#### Instructions to follow:
Copy every line of the rows from the very first one through the line containing "v(85.9, 42.88) *", with that line included.

#### The input:
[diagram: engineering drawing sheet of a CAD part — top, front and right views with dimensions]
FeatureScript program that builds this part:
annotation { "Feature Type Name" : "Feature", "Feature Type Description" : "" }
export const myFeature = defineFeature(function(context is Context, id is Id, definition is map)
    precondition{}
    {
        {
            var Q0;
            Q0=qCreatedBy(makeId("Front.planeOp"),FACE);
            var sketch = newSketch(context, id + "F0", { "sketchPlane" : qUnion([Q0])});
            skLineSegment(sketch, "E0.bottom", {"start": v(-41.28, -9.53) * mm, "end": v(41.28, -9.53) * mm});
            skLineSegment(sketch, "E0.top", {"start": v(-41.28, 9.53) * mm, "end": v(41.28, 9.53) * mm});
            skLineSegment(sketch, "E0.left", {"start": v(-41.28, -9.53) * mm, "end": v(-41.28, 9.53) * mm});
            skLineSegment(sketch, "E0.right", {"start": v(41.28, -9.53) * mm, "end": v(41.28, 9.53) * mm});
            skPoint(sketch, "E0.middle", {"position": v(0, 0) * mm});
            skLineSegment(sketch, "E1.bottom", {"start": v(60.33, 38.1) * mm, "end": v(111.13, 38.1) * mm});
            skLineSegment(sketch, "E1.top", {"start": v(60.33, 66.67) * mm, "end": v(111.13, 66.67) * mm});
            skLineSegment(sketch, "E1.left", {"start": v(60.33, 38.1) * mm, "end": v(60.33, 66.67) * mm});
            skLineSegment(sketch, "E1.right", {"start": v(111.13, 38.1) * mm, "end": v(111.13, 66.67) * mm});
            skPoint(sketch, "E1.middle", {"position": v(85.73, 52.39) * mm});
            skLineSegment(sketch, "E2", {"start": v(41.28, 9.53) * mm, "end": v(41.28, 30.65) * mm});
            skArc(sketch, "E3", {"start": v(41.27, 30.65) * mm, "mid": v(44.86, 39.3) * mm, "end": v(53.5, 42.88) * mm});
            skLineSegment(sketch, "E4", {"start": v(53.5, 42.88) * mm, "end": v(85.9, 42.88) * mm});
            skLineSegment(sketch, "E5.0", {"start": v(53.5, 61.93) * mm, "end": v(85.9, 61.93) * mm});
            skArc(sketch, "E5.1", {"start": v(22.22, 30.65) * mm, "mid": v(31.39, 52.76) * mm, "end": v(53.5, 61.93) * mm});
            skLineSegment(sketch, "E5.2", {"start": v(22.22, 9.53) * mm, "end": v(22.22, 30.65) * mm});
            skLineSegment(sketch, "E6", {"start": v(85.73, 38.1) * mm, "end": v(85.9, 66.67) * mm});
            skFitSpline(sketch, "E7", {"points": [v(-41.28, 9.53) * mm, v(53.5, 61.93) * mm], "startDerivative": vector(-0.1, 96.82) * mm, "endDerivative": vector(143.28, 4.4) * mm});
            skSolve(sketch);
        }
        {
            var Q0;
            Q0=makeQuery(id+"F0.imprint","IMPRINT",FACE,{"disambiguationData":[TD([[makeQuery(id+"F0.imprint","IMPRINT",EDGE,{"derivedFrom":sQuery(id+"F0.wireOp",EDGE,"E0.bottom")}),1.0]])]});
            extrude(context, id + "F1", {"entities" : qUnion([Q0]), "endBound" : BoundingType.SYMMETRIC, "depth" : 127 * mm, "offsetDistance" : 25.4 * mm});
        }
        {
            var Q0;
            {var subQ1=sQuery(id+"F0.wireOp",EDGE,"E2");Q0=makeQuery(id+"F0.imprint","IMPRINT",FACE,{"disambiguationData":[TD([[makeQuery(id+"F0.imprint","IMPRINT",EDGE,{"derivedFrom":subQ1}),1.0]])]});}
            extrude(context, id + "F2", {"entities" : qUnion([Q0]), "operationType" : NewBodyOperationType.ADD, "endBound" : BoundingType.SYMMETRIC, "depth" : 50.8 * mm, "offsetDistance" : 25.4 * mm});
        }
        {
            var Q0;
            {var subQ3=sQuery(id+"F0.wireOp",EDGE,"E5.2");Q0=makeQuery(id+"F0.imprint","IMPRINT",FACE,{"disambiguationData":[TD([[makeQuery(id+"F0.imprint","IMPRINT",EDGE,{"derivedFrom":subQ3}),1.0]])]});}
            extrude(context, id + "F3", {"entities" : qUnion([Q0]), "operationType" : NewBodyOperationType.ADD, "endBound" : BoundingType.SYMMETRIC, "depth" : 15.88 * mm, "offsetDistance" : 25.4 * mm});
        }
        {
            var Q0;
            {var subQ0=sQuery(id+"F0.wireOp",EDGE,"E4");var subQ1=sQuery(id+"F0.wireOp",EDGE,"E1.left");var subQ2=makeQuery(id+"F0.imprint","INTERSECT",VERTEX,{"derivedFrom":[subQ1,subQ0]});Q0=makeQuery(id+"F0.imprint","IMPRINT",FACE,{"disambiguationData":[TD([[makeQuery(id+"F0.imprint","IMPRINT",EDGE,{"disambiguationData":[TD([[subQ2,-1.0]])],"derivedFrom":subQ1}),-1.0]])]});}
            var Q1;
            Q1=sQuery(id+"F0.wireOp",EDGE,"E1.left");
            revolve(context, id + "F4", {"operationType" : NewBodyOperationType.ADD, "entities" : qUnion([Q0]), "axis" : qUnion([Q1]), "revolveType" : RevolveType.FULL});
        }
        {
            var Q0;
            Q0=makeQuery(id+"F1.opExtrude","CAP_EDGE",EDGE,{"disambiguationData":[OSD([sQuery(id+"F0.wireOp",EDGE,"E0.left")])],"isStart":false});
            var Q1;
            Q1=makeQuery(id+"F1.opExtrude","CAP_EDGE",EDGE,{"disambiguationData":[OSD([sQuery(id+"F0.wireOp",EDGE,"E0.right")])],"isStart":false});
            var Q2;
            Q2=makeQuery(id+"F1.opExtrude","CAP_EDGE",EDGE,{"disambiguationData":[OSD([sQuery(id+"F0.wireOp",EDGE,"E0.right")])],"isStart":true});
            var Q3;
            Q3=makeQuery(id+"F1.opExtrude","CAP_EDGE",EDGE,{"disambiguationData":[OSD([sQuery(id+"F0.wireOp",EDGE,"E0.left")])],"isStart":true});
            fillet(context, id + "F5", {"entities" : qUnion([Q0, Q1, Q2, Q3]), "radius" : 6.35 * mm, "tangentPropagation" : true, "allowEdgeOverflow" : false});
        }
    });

#### Task output:
[diagram: engineering drawing sheet of a CAD part — top, front and right views with dimensions]
FeatureScript program that builds this part:
annotation { "Feature Type Name" : "Feature", "Feature Type Description" : "" }
export const myFeature = defineFeature(function(context is Context, id is Id, definition is map)
    precondition{}
    {
        {
            var Q0;
            Q0=qCreatedBy(makeId("Front.planeOp"),FACE);
            var sketch = newSketch(context, id + "F0", { "sketchPlane" : qUnion([Q0])});
            skLineSegment(sketch, "E0.bottom", {"start": v(-41.28, -9.53) * mm, "end": v(41.28, -9.53) * mm});
            skLineSegment(sketch, "E0.top", {"start": v(-41.28, 9.53) * mm, "end": v(41.28, 9.53) * mm});
            skLineSegment(sketch, "E0.left", {"start": v(-41.28, -9.53) * mm, "end": v(-41.28, 9.53) * mm});
            skLineSegment(sketch, "E0.right", {"start": v(41.28, -9.53) * mm, "end": v(41.28, 9.53) * mm});
            skPoint(sketch, "E0.middle", {"position": v(0, 0) * mm});
            skLineSegment(sketch, "E1.bottom", {"start": v(60.33, 38.1) * mm, "end": v(111.13, 38.1) * mm});
            skLineSegment(sketch, "E1.top", {"start": v(60.33, 66.67) * mm, "end": v(111.13, 66.67) * mm});
            skLineSegment(sketch, "E1.left", {"start": v(60.33, 38.1) * mm, "end": v(60.33, 66.67) * mm});
            skLineSegment(sketch, "E1.right", {"start": v(111.13, 38.1) * mm, "end": v(111.13, 66.67) * mm});
            skPoint(sketch, "E1.middle", {"position": v(85.73, 52.39) * mm});
            skLineSegment(sketch, "E2", {"start": v(41.28, 9.53) * mm, "end": v(41.28, 30.65) * mm});
            skArc(sketch, "E3", {"start": v(41.27, 30.65) * mm, "mid": v(44.86, 39.3) * mm, "end": v(53.5, 42.88) * mm});
            skLineSegment(sketch, "E4", {"start": v(53.5, 42.88) * mm, "end": v(85.9, 42.88) * mm});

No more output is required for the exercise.